## Instructions to follow
Please return the records from the first line through the line that contains "подизање: подизање -> тржишној", both ends included, with each line unchanged.

## Provided records

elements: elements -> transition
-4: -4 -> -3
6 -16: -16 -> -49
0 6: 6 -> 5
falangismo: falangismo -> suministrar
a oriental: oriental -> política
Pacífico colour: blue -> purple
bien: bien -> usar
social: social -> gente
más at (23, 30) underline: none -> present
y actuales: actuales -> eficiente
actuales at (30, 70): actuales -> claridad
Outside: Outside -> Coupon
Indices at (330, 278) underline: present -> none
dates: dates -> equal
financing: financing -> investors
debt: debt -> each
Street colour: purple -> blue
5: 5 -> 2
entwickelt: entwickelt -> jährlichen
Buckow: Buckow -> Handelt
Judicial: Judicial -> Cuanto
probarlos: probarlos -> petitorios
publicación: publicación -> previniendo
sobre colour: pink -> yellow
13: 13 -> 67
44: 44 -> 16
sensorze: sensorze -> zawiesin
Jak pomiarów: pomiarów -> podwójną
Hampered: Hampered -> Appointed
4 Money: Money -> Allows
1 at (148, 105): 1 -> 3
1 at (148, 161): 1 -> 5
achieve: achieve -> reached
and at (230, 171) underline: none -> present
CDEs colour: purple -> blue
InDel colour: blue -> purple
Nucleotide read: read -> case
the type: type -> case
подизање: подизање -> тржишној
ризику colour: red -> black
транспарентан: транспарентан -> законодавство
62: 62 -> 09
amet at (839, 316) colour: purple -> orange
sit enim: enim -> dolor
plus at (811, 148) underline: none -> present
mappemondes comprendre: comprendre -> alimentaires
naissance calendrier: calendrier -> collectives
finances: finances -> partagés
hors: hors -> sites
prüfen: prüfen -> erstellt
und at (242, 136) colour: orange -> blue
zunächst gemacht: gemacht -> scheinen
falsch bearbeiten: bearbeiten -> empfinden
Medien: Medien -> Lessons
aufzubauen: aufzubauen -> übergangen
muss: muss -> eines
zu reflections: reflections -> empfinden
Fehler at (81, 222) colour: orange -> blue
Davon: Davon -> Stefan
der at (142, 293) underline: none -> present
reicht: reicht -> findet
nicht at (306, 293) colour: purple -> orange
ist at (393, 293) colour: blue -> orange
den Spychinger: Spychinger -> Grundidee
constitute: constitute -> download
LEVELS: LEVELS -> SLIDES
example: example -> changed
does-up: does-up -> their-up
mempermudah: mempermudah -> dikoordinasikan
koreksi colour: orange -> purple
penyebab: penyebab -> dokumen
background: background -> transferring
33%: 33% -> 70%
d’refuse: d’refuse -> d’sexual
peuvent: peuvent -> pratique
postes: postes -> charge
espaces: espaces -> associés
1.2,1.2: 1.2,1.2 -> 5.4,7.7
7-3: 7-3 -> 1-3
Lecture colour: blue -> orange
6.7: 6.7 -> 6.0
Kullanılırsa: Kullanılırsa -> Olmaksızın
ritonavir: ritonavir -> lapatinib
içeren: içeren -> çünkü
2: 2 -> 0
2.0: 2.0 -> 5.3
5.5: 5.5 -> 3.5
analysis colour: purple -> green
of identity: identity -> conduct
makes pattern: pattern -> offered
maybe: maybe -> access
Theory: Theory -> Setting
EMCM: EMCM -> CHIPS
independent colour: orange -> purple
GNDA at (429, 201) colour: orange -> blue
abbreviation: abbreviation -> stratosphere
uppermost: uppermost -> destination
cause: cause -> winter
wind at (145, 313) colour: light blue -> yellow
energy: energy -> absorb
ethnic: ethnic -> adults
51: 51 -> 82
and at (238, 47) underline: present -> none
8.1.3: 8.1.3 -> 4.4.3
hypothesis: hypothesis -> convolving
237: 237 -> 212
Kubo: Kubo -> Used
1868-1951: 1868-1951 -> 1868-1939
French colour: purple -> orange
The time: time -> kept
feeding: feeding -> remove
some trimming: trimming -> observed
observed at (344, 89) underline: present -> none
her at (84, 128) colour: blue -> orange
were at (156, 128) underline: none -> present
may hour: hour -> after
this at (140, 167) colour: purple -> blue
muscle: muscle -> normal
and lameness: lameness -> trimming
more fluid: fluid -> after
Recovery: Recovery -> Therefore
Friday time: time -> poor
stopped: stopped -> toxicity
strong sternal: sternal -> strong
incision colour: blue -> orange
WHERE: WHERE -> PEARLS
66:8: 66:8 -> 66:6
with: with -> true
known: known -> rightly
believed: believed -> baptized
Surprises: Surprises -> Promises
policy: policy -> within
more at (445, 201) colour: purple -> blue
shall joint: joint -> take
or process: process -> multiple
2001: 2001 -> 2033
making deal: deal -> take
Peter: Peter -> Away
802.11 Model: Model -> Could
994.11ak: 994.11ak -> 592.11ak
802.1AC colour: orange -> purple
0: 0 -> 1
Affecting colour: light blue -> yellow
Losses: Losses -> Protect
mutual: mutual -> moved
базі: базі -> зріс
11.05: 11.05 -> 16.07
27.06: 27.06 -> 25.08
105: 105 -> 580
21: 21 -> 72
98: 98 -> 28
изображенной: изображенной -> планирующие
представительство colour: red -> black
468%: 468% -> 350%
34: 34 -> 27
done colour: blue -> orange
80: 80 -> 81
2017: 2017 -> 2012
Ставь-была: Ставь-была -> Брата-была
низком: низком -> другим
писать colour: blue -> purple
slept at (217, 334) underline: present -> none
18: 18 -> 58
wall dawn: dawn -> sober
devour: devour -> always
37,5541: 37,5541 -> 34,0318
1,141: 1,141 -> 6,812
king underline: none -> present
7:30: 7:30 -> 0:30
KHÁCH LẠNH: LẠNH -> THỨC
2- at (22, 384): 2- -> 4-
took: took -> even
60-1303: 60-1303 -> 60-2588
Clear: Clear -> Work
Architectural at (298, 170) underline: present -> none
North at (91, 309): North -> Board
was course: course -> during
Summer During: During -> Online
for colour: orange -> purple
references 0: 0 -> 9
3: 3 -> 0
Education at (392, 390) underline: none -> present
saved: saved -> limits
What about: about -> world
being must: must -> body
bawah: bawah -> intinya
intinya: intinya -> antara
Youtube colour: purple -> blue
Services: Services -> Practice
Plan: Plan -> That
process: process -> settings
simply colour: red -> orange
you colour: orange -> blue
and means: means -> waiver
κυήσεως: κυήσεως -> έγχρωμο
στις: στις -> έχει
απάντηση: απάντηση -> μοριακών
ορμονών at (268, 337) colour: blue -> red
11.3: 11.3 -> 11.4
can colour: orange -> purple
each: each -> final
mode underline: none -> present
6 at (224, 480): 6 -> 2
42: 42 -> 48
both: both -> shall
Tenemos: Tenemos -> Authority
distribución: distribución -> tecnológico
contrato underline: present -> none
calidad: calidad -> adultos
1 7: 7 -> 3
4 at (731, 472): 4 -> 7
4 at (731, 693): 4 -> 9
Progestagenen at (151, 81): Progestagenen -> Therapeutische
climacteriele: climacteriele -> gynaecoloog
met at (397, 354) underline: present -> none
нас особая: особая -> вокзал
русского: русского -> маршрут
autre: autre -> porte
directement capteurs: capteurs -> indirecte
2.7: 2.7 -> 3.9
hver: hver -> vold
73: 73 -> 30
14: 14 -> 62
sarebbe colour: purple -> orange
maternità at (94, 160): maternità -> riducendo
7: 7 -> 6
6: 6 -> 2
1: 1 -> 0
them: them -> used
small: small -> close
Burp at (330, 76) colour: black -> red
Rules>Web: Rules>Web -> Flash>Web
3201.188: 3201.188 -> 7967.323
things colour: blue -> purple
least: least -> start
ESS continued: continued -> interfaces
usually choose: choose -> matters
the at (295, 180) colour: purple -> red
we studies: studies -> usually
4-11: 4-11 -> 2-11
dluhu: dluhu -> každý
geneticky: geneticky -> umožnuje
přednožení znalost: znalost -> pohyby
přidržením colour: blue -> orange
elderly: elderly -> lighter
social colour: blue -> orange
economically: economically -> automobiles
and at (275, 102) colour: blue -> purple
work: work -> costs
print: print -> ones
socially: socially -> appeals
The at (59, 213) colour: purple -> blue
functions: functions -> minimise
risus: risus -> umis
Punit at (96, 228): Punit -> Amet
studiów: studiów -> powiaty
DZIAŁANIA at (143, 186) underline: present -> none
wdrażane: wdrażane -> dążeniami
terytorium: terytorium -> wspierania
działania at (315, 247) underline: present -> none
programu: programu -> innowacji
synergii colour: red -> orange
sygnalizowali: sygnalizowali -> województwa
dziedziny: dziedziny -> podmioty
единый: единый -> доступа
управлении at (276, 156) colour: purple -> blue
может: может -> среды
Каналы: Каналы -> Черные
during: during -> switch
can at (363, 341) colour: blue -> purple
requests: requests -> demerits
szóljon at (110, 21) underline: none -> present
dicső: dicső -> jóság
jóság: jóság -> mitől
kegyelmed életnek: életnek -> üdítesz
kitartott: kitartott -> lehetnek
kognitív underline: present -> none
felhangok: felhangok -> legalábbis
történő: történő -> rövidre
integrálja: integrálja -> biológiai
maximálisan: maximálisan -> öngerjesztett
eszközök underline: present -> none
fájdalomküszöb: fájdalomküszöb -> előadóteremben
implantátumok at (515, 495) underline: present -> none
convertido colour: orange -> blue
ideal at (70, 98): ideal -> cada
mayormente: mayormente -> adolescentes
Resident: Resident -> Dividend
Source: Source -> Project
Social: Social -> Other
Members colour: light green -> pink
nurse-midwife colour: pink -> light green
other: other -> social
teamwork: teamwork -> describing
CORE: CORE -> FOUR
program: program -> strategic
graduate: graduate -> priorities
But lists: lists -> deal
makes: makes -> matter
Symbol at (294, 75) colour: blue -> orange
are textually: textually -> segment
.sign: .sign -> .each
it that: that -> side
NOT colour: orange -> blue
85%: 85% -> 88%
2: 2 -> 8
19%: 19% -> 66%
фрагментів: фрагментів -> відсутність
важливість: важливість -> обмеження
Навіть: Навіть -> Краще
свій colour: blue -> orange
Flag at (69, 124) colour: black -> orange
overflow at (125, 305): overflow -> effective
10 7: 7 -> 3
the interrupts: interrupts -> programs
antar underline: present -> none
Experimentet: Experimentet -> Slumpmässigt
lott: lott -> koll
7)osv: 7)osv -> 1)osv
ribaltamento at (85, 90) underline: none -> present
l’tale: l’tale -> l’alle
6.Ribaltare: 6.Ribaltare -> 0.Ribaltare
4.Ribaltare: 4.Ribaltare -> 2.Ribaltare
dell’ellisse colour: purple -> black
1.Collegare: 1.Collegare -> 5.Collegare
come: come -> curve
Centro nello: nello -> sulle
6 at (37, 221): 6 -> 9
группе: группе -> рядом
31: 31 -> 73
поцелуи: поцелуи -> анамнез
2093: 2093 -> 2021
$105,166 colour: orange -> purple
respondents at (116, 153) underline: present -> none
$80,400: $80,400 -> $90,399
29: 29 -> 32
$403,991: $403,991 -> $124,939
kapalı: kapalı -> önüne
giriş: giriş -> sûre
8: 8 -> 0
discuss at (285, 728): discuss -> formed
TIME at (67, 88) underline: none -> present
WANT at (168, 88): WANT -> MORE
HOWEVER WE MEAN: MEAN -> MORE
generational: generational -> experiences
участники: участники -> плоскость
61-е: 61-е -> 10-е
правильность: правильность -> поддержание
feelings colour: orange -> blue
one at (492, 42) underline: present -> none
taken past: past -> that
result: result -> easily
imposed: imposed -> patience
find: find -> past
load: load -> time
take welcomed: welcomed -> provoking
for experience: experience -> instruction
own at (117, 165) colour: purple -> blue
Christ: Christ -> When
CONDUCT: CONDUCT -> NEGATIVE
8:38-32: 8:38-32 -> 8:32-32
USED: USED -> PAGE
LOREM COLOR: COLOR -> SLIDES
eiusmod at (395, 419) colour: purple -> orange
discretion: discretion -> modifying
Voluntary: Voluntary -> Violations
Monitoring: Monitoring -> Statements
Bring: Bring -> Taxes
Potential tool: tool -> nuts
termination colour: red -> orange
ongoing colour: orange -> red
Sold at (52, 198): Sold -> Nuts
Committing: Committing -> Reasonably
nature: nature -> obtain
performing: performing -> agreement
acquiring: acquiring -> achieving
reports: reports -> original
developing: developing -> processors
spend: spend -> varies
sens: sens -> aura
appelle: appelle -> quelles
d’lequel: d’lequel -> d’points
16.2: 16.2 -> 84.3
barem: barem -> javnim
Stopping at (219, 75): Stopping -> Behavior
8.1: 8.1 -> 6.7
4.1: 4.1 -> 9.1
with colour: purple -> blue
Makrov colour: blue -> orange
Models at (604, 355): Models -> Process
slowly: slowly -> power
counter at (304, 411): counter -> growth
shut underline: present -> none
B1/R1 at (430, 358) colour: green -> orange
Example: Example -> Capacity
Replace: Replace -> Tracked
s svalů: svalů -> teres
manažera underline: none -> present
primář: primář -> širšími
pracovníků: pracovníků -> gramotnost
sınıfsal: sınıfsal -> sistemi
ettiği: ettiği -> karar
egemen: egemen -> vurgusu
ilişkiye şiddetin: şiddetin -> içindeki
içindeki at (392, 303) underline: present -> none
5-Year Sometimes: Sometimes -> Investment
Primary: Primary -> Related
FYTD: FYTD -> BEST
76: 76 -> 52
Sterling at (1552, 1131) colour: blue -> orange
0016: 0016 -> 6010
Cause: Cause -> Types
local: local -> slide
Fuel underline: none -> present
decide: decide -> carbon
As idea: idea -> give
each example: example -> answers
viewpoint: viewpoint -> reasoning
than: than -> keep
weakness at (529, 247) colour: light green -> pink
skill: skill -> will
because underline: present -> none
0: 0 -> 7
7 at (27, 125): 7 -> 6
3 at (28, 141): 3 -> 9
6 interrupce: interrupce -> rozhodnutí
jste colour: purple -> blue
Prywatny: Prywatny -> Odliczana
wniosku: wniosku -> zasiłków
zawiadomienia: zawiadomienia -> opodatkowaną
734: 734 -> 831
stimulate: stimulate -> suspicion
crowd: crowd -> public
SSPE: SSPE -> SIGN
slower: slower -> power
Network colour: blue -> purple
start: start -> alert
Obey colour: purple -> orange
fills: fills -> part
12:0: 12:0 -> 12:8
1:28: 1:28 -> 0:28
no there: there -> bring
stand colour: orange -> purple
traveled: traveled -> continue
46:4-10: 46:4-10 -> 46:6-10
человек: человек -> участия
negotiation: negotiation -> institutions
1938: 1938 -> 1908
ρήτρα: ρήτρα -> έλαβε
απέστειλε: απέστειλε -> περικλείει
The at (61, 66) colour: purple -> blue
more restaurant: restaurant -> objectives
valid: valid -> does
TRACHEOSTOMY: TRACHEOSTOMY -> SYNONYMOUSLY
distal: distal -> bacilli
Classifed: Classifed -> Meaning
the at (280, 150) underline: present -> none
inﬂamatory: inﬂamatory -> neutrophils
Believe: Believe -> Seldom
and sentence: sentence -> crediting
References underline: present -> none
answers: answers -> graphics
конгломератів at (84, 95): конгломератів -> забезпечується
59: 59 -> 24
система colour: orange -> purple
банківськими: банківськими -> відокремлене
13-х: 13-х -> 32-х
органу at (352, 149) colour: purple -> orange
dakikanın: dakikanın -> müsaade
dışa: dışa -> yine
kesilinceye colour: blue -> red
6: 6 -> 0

## Full solution
elements: elements -> transition
-4: -4 -> -3
6 -16: -16 -> -49
0 6: 6 -> 5
falangismo: falangismo -> suministrar
a oriental: oriental -> política
Pacífico colour: blue -> purple
bien: bien -> usar
social: social -> gente
más at (23, 30) underline: none -> present
y actuales: actuales -> eficiente
actuales at (30, 70): actuales -> claridad
Outside: Outside -> Coupon
Indices at (330, 278) underline: present -> none
dates: dates -> equal
financing: financing -> investors
debt: debt -> each
Street colour: purple -> blue
5: 5 -> 2
entwickelt: entwickelt -> jährlichen
Buckow: Buckow -> Handelt
Judicial: Judicial -> Cuanto
probarlos: probarlos -> petitorios
publicación: publicación -> previniendo
sobre colour: pink -> yellow
13: 13 -> 67
44: 44 -> 16
sensorze: sensorze -> zawiesin
Jak pomiarów: pomiarów -> podwójną
Hampered: Hampered -> Appointed
4 Money: Money -> Allows
1 at (148, 105): 1 -> 3
1 at (148, 161): 1 -> 5
achieve: achieve -> reached
and at (230, 171) underline: none -> present
CDEs colour: purple -> blue
InDel colour: blue -> purple
Nucleotide read: read -> case
the type: type -> case
подизање: подизање -> тржишној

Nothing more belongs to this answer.